Living in the eighth day and by the power of the Holy Spirit brings with it a call to live a certain lifestyle.  As St. Paul phrased it, “If we live by the Spirit, let us also walk by the Spirit” (Galatians 5:25). At our baptism, we received new life and began to live by the Spirit’s power within us.  Now we must “walk by the Spirit”, conducting ourselves as those who have been born again and who are destined for the regenerated world to come.

The Greek word here rendered “walk” is not the usual word for walk (Greek περιπατέω/ peripateo), the word used for walking to the store.  St.
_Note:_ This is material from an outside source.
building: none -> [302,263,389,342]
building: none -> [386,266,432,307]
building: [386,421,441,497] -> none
Paul used the Greek word στοιχέω/ stoicheo, cognate with the word στοῖχος/ stoichos, a line, a row.  The verb means to follow in a straight line; Barclay renders it “keep step with”; the Jerusalem Bible “be directed by”.  Since we have been given life by the Spirit and now live in the eighth day, we must follow the Spirit, living in the righteousness which will characterize the age to come.  Those who are bound by time and know only seven days a week live one way; we live another way entirely, for the Spirit of God indwells us, and calls us to put to death what is merely earthly in us.
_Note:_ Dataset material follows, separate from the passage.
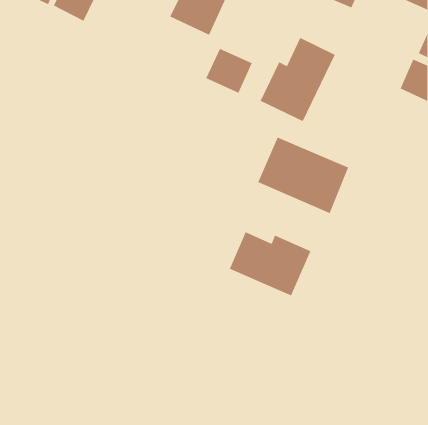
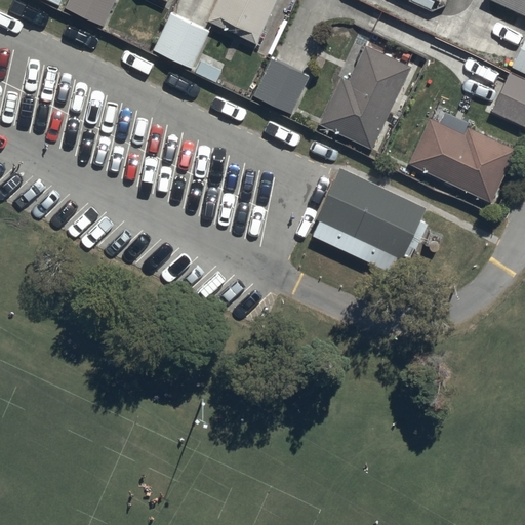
building: none -> [154,11,210,68]
building: none -> [410,119,516,201]
building: [229,231,312,296] -> none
This is the continued Pentecost of which Metropolitan Kallistos wrote.  When we assemble for the Eucharist we come as those indwelt by the Spirit, and as those who walk by His power.  Whatever our daily planners tell us, we live in the eighth day.  We experience the promised Kingdom every Sunday, and time on earth is nothing but our advance into that future Kingdom and the age to come.

Note:  His Eminence Metropolitan Kallistos reposed in the Lord on August 24 after a long and fruitful ministry.  May his memory be eternal and may he enjoy a full reward from Christ for all his many labours as he stands before his Lord in the light of the eighth day.




  1. Thank you Father for explaining this. I wondered what the term meant. Thank you for your fruitful ministry as well.